Community reaction quickly centered on GLM-5.2. Jeremy Howard's hands-on post called it at least as good as Opus 4.8 and GPT-5.5 in his own use, while bridgemindai's coding-index post also pointed to a seven-point jump on the Artificial Analysis Coding Index. AA-Briefcase did not put it at the top, but it did move it into the same conversation.
Where models still break
The ugly number in the launch is not the Elo spread. It is the ceiling.
Artificial Analysis's difficulty breakdown says Fable 5, the leader, fully satisfied every rubric criterion on only 3% of tasks. The same post says 31 of 91 tasks had no model above 50% on rubric criteria.
Artificial Analysis splits failure patterns by capability tier:
- Weaker models often miss relevant files, submit unusable deliverables, or fail to produce a deliverable at all, according to Artificial Analysis on failure modes.
- Stronger models more often complete the task shape but still miss embedded requirements scattered across source files, per Artificial Analysis on failure modes.
- Required file count matters. Artificial Analysis's file-count note said high-performance models fell from roughly 55% pass rates on prompt-only checks to about 40% when a check required five or more files.
That makes AA-Briefcase look less like an intelligence index clone and more like a retrieval, planning, and compliance stress test.
Cost per task
AA-Briefcase's first leaderboard has a brutal price spread.
- Claude Fable 5 averaged more than $31 per task, per Artificial Analysis's cost summary.
- Claude Opus 4.8 averaged $10.40, according to Artificial Analysis's launch thread.
- GPT-5.5 xhigh averaged $3.68, per Artificial Analysis's launch thread.
- GLM-5.2 max averaged $2.40, according to Artificial Analysis's launch thread.
- DeepSeek V4 Flash sat near $0.04 per task at the low end, per Artificial Analysis's cost summary.
Artificial Analysis framed the gap as roughly 800x from cheapest to most expensive. It also highlighted GLM-5.2 and DeepSeek V4 Pro as the strongest price-performance options, with Artificial Analysis's cost summary putting GLM-5.2 about 90 Elo behind Opus 4.8 for less than a quarter of the cost.
Turns, tokens, and image inspection
The benchmark also leaks a bit of workflow anatomy.
- Token usage ranged from 52 million for Grok 4.3 to 970 million for Claude Fable 5, according to Artificial Analysis on token usage.

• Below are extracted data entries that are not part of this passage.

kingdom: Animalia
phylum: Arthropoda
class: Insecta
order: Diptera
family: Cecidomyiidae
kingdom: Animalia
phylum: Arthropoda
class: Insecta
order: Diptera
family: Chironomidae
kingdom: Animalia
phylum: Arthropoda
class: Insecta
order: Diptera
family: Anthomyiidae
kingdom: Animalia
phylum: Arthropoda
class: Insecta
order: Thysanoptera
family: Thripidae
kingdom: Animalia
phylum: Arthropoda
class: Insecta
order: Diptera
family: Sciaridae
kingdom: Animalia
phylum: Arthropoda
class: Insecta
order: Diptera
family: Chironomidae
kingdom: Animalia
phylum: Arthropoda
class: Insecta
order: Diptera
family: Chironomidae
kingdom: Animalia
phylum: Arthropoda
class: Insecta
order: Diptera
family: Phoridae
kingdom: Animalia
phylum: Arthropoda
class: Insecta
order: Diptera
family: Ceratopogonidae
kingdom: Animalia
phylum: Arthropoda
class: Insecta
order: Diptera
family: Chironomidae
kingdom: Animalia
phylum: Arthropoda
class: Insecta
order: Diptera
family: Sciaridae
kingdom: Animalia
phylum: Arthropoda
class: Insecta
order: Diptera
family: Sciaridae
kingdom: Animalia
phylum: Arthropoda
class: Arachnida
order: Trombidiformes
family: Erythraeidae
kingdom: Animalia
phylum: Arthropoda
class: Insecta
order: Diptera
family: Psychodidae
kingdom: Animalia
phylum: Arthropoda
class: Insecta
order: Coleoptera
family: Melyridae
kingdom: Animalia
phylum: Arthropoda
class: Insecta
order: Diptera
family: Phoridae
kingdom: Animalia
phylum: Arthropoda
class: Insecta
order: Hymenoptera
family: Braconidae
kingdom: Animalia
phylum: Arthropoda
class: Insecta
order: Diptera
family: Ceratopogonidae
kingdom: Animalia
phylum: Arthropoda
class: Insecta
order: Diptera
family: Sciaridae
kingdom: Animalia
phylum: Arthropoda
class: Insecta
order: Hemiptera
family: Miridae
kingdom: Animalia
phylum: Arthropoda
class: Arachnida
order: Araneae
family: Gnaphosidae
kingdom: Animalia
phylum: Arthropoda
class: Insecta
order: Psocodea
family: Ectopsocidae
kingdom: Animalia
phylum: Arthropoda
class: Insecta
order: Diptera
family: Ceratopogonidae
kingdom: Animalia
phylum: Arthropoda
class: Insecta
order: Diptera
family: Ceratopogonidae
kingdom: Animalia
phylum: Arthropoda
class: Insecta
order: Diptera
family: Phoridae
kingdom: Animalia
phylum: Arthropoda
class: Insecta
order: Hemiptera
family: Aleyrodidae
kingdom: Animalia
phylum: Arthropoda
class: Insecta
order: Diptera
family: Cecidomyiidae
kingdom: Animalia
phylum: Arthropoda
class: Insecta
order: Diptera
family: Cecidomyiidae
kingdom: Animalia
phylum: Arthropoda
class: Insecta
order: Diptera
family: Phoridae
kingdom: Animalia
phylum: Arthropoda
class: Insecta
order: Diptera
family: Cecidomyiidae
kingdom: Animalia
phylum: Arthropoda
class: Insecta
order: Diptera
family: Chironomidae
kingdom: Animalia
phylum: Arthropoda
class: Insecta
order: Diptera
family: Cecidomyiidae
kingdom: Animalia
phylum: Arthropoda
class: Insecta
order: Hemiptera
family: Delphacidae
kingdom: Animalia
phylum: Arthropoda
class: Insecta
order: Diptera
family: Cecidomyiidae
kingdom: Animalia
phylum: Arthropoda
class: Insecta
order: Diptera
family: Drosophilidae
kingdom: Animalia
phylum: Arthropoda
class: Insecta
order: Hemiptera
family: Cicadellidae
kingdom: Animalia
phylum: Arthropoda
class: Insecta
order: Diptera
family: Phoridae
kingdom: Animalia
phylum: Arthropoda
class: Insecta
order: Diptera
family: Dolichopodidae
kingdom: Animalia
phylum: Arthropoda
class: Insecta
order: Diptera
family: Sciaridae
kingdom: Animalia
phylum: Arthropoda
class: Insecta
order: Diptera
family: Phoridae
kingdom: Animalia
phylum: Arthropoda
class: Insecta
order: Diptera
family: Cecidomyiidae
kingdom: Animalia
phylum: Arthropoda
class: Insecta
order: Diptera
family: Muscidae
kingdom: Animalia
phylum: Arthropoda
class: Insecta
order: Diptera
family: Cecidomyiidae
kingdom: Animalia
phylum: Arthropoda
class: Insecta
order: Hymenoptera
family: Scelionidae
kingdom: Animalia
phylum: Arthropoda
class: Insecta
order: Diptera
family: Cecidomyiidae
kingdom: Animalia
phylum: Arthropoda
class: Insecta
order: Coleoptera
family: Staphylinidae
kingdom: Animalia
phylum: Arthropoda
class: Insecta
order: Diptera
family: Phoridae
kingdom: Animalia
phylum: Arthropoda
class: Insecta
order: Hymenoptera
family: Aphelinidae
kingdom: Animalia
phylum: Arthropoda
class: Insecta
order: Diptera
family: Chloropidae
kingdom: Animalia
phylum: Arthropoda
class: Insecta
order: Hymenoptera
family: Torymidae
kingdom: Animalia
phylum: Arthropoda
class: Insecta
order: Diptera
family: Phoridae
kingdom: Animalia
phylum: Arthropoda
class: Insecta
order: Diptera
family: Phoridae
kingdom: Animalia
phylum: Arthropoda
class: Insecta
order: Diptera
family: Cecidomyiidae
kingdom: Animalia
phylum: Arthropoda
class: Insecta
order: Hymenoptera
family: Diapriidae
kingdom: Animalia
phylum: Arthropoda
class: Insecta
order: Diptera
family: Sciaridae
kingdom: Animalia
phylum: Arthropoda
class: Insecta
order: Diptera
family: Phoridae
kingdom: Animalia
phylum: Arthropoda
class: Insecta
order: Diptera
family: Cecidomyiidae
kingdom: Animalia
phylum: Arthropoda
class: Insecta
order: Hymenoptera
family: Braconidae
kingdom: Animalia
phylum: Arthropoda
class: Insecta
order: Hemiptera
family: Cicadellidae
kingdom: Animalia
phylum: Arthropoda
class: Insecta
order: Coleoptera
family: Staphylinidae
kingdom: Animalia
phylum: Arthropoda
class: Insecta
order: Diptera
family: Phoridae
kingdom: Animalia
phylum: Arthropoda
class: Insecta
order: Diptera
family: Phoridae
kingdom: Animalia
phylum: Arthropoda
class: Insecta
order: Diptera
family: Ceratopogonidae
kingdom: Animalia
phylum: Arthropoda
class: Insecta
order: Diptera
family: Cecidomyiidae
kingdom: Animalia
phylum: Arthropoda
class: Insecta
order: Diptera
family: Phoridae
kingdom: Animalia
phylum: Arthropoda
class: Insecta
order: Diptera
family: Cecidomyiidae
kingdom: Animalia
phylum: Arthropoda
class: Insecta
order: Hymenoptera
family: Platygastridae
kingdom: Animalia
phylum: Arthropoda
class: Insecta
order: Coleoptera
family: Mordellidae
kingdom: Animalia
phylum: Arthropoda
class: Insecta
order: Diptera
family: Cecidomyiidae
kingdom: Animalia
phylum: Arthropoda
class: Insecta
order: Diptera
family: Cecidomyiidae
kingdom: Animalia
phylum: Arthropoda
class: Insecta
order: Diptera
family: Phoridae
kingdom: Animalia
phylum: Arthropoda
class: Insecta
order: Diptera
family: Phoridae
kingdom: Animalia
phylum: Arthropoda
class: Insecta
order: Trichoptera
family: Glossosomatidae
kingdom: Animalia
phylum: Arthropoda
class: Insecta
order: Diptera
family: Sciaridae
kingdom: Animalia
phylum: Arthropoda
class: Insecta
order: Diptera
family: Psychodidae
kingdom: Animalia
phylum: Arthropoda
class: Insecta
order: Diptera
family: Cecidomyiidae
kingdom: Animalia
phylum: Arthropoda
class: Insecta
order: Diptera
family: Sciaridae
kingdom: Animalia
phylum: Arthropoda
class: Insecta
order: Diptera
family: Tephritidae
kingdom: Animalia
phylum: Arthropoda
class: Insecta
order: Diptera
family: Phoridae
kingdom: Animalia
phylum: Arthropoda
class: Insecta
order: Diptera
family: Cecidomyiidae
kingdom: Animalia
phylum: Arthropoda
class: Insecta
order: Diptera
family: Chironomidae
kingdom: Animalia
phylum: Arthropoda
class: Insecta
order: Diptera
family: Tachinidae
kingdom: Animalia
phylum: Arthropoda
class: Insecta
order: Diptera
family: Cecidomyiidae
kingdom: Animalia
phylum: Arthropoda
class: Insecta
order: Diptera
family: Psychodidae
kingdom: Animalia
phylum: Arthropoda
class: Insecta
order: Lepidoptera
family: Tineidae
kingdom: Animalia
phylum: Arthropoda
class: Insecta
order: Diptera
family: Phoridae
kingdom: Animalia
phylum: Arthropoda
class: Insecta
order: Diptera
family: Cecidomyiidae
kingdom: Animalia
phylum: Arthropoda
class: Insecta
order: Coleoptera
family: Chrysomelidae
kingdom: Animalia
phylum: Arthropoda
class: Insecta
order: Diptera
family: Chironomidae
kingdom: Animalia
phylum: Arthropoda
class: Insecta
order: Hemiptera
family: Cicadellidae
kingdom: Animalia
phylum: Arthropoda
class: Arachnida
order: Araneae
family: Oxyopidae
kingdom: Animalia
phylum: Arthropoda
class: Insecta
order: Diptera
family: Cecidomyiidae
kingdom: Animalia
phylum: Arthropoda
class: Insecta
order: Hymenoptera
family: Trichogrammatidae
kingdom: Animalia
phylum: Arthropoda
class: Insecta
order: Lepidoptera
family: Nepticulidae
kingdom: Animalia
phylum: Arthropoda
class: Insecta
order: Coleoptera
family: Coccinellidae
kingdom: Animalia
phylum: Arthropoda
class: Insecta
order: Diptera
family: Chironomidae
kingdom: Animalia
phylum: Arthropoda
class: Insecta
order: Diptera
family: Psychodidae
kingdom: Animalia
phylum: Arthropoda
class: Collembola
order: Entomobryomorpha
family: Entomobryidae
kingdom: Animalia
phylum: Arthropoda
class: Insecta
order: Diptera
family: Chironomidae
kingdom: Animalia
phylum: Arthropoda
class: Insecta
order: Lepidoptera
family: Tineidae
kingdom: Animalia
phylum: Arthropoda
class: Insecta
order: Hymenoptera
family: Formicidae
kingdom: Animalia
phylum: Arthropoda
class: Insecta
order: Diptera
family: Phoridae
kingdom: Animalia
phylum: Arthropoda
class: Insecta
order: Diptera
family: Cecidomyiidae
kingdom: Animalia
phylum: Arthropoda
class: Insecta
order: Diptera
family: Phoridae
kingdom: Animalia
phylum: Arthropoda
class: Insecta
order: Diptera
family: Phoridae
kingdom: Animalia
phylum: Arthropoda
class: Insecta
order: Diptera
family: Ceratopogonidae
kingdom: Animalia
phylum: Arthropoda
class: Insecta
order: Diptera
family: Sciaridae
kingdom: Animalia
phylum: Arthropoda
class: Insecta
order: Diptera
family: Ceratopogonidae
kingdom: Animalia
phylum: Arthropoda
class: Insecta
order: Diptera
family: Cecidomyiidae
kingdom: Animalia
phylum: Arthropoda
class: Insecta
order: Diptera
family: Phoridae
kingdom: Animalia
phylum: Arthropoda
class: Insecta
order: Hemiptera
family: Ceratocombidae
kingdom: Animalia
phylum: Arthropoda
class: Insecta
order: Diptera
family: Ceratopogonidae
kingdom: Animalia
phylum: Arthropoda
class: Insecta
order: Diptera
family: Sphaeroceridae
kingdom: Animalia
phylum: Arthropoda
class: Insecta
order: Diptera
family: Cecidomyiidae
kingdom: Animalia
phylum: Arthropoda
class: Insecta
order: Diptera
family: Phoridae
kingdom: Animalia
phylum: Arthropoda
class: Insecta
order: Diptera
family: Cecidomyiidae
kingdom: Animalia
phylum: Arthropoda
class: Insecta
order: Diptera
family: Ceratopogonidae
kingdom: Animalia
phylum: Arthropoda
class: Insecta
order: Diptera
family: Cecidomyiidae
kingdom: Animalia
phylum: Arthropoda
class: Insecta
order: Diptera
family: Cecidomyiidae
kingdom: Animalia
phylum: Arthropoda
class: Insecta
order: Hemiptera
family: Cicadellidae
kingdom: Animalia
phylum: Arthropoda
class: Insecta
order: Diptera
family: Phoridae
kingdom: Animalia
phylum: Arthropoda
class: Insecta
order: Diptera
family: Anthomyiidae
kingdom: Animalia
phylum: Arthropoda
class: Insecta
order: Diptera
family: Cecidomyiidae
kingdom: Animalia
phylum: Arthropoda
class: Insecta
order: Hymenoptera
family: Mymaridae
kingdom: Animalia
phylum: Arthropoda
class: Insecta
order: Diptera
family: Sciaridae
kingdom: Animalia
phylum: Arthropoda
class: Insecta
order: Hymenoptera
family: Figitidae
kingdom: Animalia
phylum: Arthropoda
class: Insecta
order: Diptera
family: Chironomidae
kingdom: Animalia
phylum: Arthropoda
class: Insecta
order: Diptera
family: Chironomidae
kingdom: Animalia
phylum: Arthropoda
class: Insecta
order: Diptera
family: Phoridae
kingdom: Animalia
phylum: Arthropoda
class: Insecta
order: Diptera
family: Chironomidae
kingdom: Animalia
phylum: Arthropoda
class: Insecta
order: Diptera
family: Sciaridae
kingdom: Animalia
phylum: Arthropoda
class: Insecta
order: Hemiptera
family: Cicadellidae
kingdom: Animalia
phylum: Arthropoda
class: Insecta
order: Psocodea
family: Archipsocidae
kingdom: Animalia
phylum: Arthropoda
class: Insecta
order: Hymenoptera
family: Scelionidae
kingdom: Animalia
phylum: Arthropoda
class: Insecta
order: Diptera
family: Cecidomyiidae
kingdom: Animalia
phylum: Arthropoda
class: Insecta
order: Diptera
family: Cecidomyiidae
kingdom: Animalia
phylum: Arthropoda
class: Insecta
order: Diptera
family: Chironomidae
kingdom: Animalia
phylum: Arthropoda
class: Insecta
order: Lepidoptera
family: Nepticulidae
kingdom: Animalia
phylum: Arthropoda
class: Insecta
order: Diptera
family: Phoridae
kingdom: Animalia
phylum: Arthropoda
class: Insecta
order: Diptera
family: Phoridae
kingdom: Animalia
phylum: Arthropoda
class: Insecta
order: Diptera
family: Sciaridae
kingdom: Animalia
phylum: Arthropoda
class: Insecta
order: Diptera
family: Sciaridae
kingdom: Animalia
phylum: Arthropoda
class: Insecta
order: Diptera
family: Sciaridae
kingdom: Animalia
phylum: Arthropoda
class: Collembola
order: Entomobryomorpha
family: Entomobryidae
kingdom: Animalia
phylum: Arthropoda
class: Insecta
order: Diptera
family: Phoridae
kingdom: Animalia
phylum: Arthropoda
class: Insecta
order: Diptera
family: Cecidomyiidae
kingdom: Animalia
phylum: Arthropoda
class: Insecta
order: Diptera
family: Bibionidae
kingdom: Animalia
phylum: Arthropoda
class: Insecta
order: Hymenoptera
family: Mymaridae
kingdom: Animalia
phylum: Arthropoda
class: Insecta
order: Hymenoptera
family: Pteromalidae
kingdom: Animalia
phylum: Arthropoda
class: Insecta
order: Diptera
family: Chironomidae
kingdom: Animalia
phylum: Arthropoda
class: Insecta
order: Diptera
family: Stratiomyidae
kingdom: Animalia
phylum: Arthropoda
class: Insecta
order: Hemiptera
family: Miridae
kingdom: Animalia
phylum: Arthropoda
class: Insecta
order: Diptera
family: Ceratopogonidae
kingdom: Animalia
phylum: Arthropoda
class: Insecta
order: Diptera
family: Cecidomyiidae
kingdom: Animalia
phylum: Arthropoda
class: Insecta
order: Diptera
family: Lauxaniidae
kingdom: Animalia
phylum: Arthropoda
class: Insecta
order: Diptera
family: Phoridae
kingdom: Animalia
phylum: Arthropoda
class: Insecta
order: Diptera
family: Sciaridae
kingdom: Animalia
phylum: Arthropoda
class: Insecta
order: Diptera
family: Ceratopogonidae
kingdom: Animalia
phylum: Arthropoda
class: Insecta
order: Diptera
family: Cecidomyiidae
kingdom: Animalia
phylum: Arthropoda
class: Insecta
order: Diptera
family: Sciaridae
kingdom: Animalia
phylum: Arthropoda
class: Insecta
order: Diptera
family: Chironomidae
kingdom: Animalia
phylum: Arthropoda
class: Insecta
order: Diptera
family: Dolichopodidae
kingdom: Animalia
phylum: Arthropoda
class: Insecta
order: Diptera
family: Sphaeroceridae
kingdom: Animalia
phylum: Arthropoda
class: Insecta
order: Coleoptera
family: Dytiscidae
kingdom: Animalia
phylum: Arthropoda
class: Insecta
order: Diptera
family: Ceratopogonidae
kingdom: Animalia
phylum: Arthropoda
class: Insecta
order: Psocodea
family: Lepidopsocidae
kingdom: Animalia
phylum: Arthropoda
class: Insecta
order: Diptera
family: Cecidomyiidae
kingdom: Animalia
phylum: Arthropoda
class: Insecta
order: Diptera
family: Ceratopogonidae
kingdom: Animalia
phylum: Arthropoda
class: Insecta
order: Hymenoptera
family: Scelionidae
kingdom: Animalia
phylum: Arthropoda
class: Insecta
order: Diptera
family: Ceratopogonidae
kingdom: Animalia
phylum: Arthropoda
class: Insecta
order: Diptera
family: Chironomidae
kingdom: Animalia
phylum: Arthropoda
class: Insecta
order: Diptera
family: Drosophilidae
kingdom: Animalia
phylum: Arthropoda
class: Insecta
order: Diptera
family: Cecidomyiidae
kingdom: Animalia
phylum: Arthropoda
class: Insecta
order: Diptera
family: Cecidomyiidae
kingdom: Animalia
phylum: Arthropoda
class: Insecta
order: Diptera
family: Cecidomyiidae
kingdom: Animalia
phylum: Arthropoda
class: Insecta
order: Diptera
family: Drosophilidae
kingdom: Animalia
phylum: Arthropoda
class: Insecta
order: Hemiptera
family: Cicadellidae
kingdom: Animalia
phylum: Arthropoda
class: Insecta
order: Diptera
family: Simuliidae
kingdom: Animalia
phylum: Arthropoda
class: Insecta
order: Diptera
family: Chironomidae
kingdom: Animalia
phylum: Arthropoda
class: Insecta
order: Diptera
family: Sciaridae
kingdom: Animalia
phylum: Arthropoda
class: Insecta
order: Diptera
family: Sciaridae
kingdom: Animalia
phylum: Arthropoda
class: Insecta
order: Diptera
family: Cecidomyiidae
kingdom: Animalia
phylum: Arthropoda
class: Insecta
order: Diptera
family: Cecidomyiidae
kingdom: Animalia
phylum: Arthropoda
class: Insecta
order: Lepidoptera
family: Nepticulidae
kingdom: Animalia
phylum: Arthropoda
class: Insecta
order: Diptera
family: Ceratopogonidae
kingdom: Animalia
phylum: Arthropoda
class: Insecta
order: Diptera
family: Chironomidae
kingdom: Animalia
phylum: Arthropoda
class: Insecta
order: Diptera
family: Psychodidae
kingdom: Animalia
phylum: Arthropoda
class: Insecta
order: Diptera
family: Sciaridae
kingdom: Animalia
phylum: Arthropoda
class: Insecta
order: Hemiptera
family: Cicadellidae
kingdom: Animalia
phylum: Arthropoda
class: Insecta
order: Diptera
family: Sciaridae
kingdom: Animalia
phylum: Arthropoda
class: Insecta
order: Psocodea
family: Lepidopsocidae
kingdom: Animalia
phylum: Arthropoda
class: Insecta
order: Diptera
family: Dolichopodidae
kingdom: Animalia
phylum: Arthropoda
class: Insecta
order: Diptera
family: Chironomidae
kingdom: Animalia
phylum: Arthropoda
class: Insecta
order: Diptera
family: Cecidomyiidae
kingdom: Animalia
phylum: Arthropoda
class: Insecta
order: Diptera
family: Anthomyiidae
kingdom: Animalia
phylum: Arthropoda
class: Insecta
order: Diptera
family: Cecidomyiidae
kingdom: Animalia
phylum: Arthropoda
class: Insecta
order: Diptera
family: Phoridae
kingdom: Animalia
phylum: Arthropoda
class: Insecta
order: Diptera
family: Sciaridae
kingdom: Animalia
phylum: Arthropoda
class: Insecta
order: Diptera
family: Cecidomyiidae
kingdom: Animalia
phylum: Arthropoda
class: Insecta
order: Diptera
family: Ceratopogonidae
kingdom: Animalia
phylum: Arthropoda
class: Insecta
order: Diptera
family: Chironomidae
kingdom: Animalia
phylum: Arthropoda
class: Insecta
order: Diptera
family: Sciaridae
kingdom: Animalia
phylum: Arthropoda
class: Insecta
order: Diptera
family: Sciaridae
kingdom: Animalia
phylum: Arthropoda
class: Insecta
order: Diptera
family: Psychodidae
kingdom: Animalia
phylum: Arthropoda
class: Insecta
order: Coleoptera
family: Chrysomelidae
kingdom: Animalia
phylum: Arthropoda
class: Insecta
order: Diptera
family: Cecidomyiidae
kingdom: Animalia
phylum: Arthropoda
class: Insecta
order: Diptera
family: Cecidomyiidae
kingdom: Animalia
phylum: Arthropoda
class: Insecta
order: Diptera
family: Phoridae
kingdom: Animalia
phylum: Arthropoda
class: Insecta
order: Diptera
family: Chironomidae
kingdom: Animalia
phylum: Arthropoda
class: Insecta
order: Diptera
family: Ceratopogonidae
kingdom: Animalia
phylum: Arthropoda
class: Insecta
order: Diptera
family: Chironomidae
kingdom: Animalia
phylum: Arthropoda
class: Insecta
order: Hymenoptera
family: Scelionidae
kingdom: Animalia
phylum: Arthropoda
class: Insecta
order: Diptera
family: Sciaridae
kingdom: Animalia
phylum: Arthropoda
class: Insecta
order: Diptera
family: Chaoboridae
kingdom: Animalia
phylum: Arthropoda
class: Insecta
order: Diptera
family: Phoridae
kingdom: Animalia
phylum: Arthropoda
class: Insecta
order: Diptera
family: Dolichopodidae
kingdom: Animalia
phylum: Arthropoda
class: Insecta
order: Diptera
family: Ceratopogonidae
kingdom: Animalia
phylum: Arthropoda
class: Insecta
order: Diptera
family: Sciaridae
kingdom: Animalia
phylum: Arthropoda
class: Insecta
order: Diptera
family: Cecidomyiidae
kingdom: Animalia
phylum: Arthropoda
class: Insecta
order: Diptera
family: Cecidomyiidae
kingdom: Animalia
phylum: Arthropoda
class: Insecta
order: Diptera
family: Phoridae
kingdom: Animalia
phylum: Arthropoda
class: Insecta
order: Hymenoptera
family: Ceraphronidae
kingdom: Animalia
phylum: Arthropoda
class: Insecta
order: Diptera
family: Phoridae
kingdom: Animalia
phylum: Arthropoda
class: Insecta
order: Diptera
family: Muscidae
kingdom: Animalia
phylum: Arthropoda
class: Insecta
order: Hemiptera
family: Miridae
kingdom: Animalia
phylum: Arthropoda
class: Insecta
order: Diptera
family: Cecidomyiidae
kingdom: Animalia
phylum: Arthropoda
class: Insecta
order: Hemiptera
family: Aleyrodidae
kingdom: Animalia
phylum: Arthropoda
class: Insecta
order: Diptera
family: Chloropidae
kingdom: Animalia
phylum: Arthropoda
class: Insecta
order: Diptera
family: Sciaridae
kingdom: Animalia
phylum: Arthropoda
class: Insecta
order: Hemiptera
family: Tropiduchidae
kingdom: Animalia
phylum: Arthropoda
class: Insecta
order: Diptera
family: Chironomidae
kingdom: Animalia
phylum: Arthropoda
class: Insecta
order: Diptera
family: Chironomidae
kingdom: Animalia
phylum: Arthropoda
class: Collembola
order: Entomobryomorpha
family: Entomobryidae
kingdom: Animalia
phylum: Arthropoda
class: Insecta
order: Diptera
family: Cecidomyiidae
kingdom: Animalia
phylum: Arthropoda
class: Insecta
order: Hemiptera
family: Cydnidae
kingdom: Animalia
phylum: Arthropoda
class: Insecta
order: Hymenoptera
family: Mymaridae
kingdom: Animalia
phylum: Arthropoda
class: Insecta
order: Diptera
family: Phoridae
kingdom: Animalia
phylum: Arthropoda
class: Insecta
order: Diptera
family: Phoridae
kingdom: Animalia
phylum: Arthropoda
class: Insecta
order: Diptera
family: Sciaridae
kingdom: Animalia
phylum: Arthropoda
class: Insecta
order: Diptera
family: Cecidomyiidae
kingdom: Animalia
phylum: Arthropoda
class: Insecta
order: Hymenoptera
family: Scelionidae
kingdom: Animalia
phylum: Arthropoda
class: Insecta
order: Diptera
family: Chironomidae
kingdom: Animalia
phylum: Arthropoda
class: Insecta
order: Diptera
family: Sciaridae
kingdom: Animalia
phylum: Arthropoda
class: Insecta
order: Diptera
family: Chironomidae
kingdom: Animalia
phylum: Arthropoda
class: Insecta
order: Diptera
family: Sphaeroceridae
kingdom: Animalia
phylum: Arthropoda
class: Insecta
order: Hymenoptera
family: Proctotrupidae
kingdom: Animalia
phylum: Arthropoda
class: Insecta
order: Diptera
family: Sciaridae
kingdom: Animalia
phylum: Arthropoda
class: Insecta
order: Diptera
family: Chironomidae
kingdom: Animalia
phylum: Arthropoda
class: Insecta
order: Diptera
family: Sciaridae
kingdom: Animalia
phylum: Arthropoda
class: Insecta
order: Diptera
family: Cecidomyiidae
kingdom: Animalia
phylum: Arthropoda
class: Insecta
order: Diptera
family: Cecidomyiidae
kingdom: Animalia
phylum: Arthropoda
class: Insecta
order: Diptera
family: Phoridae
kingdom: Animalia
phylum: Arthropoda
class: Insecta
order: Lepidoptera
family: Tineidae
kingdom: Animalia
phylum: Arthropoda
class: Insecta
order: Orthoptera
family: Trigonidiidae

- Excel deliverables drove around half of total token usage for nearly every model, per Artificial Analysis on token usage.
- Stronger models tended to take more turns, with Opus 4.8 at a 52-turn median and Fable 5 at 63, while Gemini 3.5 Flash reportedly took about 78 median turns without matching the leaders on Elo, according to Artificial Analysis on turn counts.
- Anthropic and MiniMax models used visual inspection heavily. Artificial Analysis's tool-use note said Fable 5 averaged about 21 view-image calls per task, while Opus 4.8 averaged about 12.
That last detail matters because AA-Briefcase includes artifact-heavy work. Artificial Analysis's tool-use note ties repeated image inspection to both overall Elo and Presentation Elo, which suggests rendered-output checking is part of the winning loop here.
Methodology questions
The benchmark landed with praise and caveats at the same time.
Ethan Mollick's reaction said AA-Briefcase looks like a good and impressive benchmark for real-world knowledge work, and specifically called out the private holdout tests and lack of saturation. In the same post, he noted he did not see a human comparison score.
That concern was already live before this launch. Mollick's earlier criticism argued Artificial Analysis's previous benchmark design leaned too much on AI judges and unclear human Elo estimation, while Mollick's follow-up said the broader index can still be directionally useful because many measures correlate even if validity remains weaker than real-world tasks.
Artificial Analysis has already been adjusting its cost methodology elsewhere. Artificial Analysis's Fable 5 pricing note said its v4.1 Intelligence Index now prices cached tokens at cache rates and credits fallback tasks to the model that actually served them. That note applies to a different eval, not AA-Briefcase directly, but it shows the company is still tuning how it turns agent runs into comparable numbers.